*Work item*
Where an entry contains an image, skip the image and print the rest exactly.
* * * * * * *
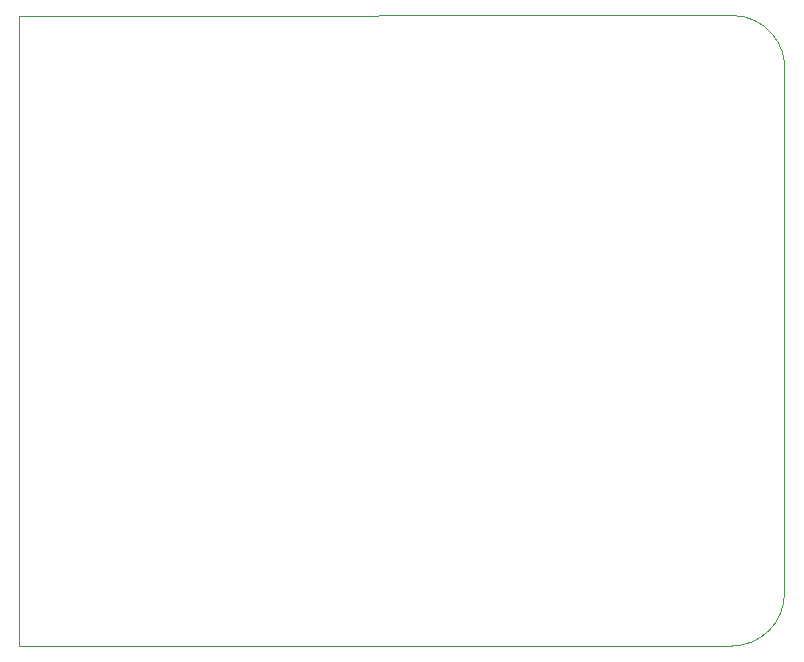
<source format=gbr>
%TF.GenerationSoftware,KiCad,Pcbnew,(5.1.6)-1*%
%TF.CreationDate,2020-08-03T14:50:49-05:00*%
%TF.ProjectId,CAN sniffer,43414e20-736e-4696-9666-65722e6b6963,rev?*%
%TF.SameCoordinates,Original*%
%TF.FileFunction,Profile,NP*%
%FSLAX46Y46*%
G04 Gerber Fmt 4.6, Leading zero omitted, Abs format (unit mm)*
G04 Created by KiCad (PCBNEW (5.1.6)-1) date 2020-08-03 14:50:49*
%MOMM*%
%LPD*%
G01*
G04 APERTURE LIST*
%TA.AperFunction,Profile*%
%ADD10C,0.050000*%
%TD*%
G04 APERTURE END LIST*
D10*
X166369999Y-60914873D02*
G75*
G02*
X170814999Y-66039999I1J-4490127D01*
G01*
X170815000Y-109855000D02*
G75*
G02*
X166370000Y-114300000I-4445000J0D01*
G01*
X106045000Y-114300000D02*
X106045000Y-60960000D01*
X166370000Y-114300000D02*
X106045000Y-114300000D01*
X170814999Y-66039999D02*
X170815000Y-109855000D01*
X106045000Y-60960000D02*
X166369999Y-60914873D01*
M02*

</source>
* * * * * * *
*Exercise solution*
<source format=gbr>
%TF.GenerationSoftware,KiCad,Pcbnew,(5.1.6)-1*%
%TF.CreationDate,2020-08-03T14:50:49-05:00*%
%TF.ProjectId,CAN sniffer,43414e20-736e-4696-9666-65722e6b6963,rev?*%
%TF.SameCoordinates,Original*%
%TF.FileFunction,Profile,NP*%
%FSLAX46Y46*%
G04 Gerber Fmt 4.6, Leading zero omitted, Abs format (unit mm)*
G04 Created by KiCad (PCBNEW (5.1.6)-1) date 2020-08-03 14:50:49*
%MOMM*%
%LPD*%
G01*
G04 APERTURE LIST*
%TA.AperFunction,Profile*%
%ADD10C,0.050000*%
%TD*%
G04 APERTURE END LIST*
D10*
X166369999Y-60914873D02*
G75*
G02*
X170814999Y-66039999I1J-4490127D01*
G01*
X170815000Y-109855000D02*
G75*
G02*
X166370000Y-114300000I-4445000J0D01*
G01*
X106045000Y-114300000D02*
X106045000Y-60960000D01*
X166370000Y-114300000D02*
X106045000Y-114300000D01*
X170814999Y-66039999D02*
X170815000Y-109855000D01*
X106045000Y-60960000D02*
X166369999Y-60914873D01*
M02*

</source>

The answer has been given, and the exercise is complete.